Each of Chesterton's readers can think of a hundred instances of this inspired fooling: many have been given in this book and many will yet be given. But the thing went far deeper than fooling: it has been compared by Mr. Belloc to the gospel parables as a method of teaching and of illumination. "He made men see what they had not seen before. He made them know. He was an architect of certitude, whenever he practiced the art in which he excelled."
Belloc's analysis of this special element in Chesterton's style, alike written and spoken, is of first rate importance to an understanding of the man whose mind at this date was still rapidly developing while his method of expression had become what it remained to the end of his life.

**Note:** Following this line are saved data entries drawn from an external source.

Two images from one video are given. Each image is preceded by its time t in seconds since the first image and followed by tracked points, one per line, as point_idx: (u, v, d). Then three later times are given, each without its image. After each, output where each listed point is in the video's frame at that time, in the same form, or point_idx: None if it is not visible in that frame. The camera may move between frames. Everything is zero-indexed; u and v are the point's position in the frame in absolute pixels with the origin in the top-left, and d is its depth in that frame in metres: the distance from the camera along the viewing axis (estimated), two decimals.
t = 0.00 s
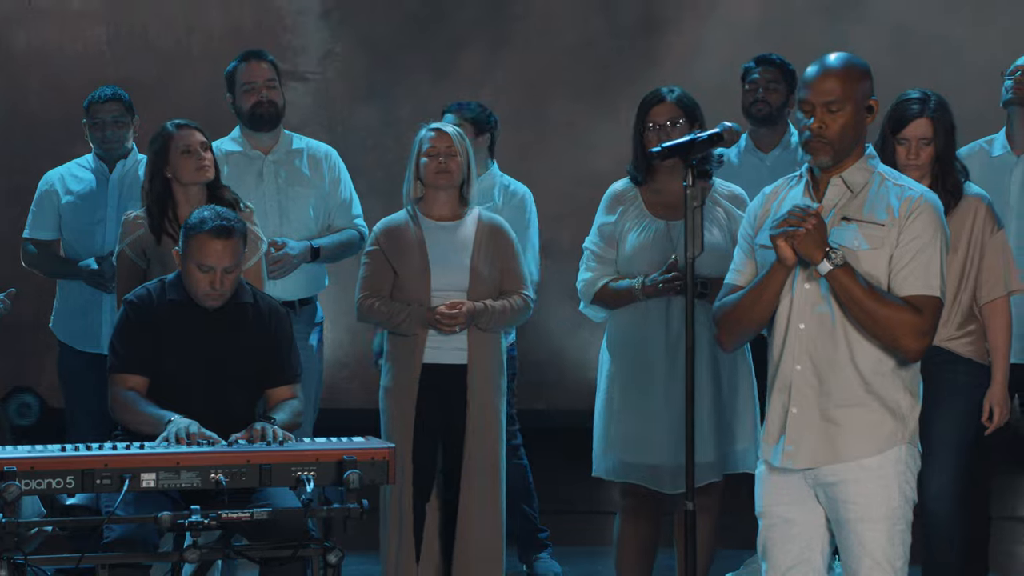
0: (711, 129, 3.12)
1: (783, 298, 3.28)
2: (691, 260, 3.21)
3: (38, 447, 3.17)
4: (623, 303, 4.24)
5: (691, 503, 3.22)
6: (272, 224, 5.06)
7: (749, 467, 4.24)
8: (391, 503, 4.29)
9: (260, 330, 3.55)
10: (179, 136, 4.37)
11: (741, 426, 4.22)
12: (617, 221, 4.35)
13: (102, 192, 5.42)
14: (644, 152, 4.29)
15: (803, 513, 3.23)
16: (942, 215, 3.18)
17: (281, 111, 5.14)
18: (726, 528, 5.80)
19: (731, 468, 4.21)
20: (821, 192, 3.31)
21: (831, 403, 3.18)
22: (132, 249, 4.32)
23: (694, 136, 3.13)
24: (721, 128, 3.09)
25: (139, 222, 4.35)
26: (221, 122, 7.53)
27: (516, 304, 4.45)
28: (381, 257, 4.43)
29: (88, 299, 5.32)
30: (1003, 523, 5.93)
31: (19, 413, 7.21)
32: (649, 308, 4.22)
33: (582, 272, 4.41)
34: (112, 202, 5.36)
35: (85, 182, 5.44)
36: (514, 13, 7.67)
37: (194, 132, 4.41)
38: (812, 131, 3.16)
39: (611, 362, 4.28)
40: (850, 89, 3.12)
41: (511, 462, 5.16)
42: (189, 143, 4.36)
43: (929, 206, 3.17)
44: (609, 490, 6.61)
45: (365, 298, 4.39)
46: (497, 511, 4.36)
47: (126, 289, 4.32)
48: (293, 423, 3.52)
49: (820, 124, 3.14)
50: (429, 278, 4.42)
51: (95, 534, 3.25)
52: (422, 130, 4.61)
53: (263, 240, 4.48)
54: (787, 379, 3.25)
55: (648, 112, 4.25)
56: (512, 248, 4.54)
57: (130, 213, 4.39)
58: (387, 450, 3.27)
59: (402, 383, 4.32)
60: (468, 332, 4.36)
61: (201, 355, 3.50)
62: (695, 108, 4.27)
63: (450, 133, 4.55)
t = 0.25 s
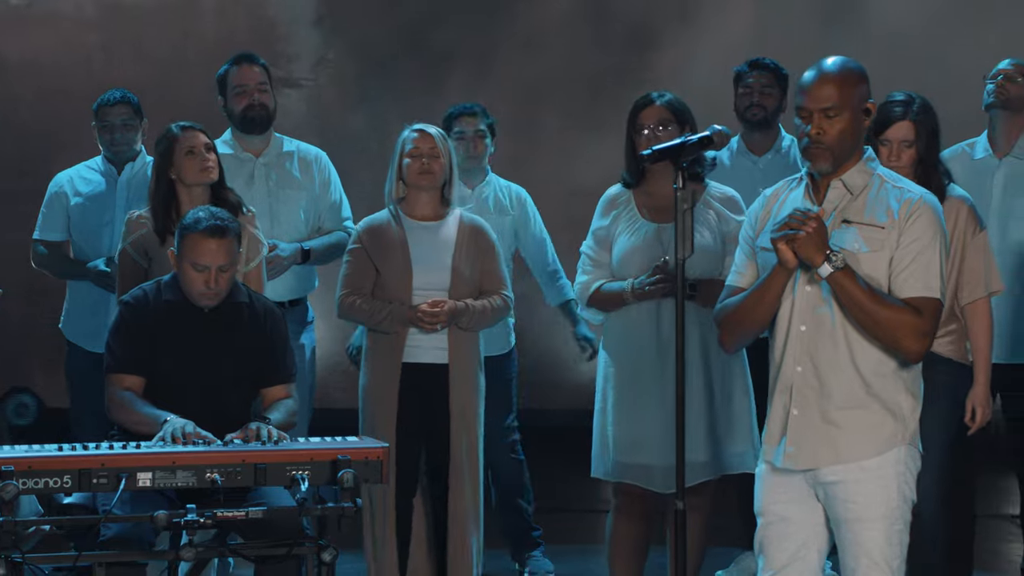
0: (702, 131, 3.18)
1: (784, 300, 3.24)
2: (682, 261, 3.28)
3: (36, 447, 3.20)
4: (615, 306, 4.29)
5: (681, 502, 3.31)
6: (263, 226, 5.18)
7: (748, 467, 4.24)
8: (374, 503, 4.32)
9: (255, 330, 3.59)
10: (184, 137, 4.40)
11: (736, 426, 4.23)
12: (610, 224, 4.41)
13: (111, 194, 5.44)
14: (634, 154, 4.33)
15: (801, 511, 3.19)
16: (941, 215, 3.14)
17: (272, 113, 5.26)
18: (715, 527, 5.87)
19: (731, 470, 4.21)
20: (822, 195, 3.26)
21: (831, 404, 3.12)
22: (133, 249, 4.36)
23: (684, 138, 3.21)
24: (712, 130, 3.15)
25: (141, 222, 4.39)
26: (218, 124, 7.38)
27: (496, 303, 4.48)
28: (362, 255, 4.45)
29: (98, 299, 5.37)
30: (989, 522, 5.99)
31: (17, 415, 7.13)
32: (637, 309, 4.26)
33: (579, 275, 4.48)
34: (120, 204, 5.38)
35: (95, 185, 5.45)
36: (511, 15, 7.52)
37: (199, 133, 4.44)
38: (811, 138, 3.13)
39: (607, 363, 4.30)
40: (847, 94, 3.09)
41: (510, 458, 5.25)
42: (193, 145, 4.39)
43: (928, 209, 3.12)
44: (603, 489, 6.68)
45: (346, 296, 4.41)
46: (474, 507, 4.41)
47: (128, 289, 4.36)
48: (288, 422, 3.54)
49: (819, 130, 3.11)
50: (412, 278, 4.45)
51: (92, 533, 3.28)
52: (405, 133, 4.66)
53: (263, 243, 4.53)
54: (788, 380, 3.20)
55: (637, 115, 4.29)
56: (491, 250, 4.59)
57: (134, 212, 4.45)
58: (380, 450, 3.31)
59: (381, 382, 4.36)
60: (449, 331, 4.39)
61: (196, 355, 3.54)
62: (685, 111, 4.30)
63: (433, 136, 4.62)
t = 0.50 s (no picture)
0: (691, 135, 3.28)
1: (789, 304, 3.23)
2: (672, 262, 3.39)
3: (34, 446, 3.24)
4: (603, 306, 4.33)
5: (673, 502, 3.38)
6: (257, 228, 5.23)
7: (736, 464, 4.30)
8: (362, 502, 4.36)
9: (250, 331, 3.62)
10: (182, 141, 4.42)
11: (724, 423, 4.29)
12: (600, 225, 4.45)
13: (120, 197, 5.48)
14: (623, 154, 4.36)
15: (803, 509, 3.18)
16: (944, 217, 3.13)
17: (265, 117, 5.30)
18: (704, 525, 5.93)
19: (720, 467, 4.26)
20: (825, 198, 3.26)
21: (836, 407, 3.13)
22: (131, 249, 4.40)
23: (675, 141, 3.30)
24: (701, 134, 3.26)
25: (139, 222, 4.42)
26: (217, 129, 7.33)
27: (474, 308, 4.54)
28: (343, 257, 4.51)
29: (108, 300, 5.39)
30: (976, 520, 6.05)
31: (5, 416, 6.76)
32: (624, 311, 4.29)
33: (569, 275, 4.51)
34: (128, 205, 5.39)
35: (103, 187, 5.49)
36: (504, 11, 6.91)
37: (197, 137, 4.46)
38: (811, 143, 3.10)
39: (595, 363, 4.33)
40: (846, 99, 3.06)
41: (513, 453, 5.36)
42: (190, 148, 4.41)
43: (932, 210, 3.12)
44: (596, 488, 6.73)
45: (327, 298, 4.46)
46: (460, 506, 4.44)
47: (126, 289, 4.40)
48: (283, 422, 3.58)
49: (819, 136, 3.09)
50: (392, 279, 4.50)
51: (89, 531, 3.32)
52: (385, 138, 4.68)
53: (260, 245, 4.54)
54: (793, 383, 3.20)
55: (626, 116, 4.35)
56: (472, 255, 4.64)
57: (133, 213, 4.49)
58: (375, 449, 3.33)
59: (361, 385, 4.40)
60: (427, 334, 4.44)
61: (192, 355, 3.57)
62: (672, 113, 4.34)
63: (414, 140, 4.63)
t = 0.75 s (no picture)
0: (684, 137, 3.32)
1: (791, 305, 3.20)
2: (665, 263, 3.47)
3: (32, 446, 3.26)
4: (586, 304, 4.35)
5: (665, 500, 3.42)
6: (254, 229, 5.26)
7: (716, 463, 4.32)
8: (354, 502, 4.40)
9: (247, 331, 3.66)
10: (176, 144, 4.44)
11: (705, 422, 4.32)
12: (584, 224, 4.47)
13: (128, 200, 5.52)
14: (610, 154, 4.41)
15: (806, 506, 3.15)
16: (947, 219, 3.09)
17: (263, 118, 5.33)
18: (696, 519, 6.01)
19: (699, 467, 4.28)
20: (828, 202, 3.23)
21: (836, 408, 3.09)
22: (126, 250, 4.44)
23: (667, 143, 3.34)
24: (693, 136, 3.29)
25: (134, 224, 4.47)
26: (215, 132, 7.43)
27: (459, 308, 4.56)
28: (328, 258, 4.54)
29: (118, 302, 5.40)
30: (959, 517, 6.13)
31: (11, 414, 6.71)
32: (608, 309, 4.32)
33: (553, 273, 4.53)
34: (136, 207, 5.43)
35: (111, 191, 5.53)
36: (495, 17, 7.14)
37: (190, 139, 4.48)
38: (812, 148, 3.08)
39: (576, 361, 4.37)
40: (847, 103, 3.02)
41: (523, 452, 5.45)
42: (183, 151, 4.43)
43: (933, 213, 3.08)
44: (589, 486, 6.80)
45: (312, 298, 4.49)
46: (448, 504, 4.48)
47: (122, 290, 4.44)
48: (278, 421, 3.61)
49: (819, 141, 3.05)
50: (376, 280, 4.53)
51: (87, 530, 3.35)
52: (371, 140, 4.70)
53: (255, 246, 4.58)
54: (795, 384, 3.16)
55: (614, 117, 4.40)
56: (457, 258, 4.65)
57: (128, 214, 4.53)
58: (369, 448, 3.38)
59: (347, 384, 4.44)
60: (413, 334, 4.46)
61: (189, 355, 3.61)
62: (661, 115, 4.40)
63: (399, 142, 4.66)
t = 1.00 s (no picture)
0: (675, 139, 3.35)
1: (791, 304, 3.18)
2: (656, 264, 3.49)
3: (29, 445, 3.29)
4: (566, 301, 4.39)
5: (656, 498, 3.45)
6: (252, 231, 5.30)
7: (692, 462, 4.36)
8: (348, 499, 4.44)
9: (243, 330, 3.69)
10: (167, 145, 4.47)
11: (683, 421, 4.34)
12: (567, 222, 4.51)
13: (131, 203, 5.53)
14: (595, 153, 4.46)
15: (801, 505, 3.12)
16: (947, 222, 3.07)
17: (261, 121, 5.36)
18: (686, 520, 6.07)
19: (677, 466, 4.32)
20: (829, 203, 3.21)
21: (833, 409, 3.07)
22: (118, 252, 4.49)
23: (658, 145, 3.38)
24: (684, 139, 3.32)
25: (126, 225, 4.51)
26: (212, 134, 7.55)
27: (449, 308, 4.59)
28: (319, 261, 4.60)
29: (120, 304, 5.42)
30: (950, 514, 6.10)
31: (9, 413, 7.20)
32: (588, 309, 4.36)
33: (534, 271, 4.58)
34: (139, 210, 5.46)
35: (114, 194, 5.55)
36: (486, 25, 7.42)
37: (181, 140, 4.51)
38: (811, 153, 3.05)
39: (555, 359, 4.40)
40: (847, 106, 3.01)
41: (521, 457, 5.49)
42: (174, 153, 4.46)
43: (933, 216, 3.06)
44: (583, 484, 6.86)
45: (304, 300, 4.53)
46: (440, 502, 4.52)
47: (115, 291, 4.51)
48: (274, 421, 3.64)
49: (819, 145, 3.02)
50: (366, 282, 4.56)
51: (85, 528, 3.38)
52: (361, 142, 4.73)
53: (247, 246, 4.61)
54: (793, 385, 3.14)
55: (599, 118, 4.44)
56: (449, 261, 4.68)
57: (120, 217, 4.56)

His unique, his capital, genius for illustration by parallel, by example, is his peculiar mark. The word "peculiar" is here the operative word. . . . No one whatsoever that I can recall in the whole course of English letters had his amazing—I would almost say superhuman—capacity for parallelism.
Now parallelism is a gift or method of vast effect in the conveyance of truth.
Parallelism consists in the illustration of some unperceived truth by its exact consonance with the reflection of a truth already known and perceived . . .
Whenever Chesterton begins a sentence with, "It is as though" (in exploding a false bit of reasoning), you may expect a stroke of parallelism as vivid as a lightning flash.
. . . Always, in whatever manner he launched the parallelism, he produced the shock of illumination. He taught.
Parallelism was so native to his mind; it was so naturally a fruit of his mental character that he had difficulty in understanding why others did not use it with the same lavish facility as himself.
I can speak here with experience, for in these conversations with him or listening to his conversation with others I was always astonished at an ability in illustration which I not only have never seen equalled, but cannot remember to have seen attempted. He never sought such things; they poured out from him as easily as though they were not the hard forged products of intense vision, but spontaneous remarks.*
[* On the Place of Gilbert Chesterton in English Letters, pp. 36-41.]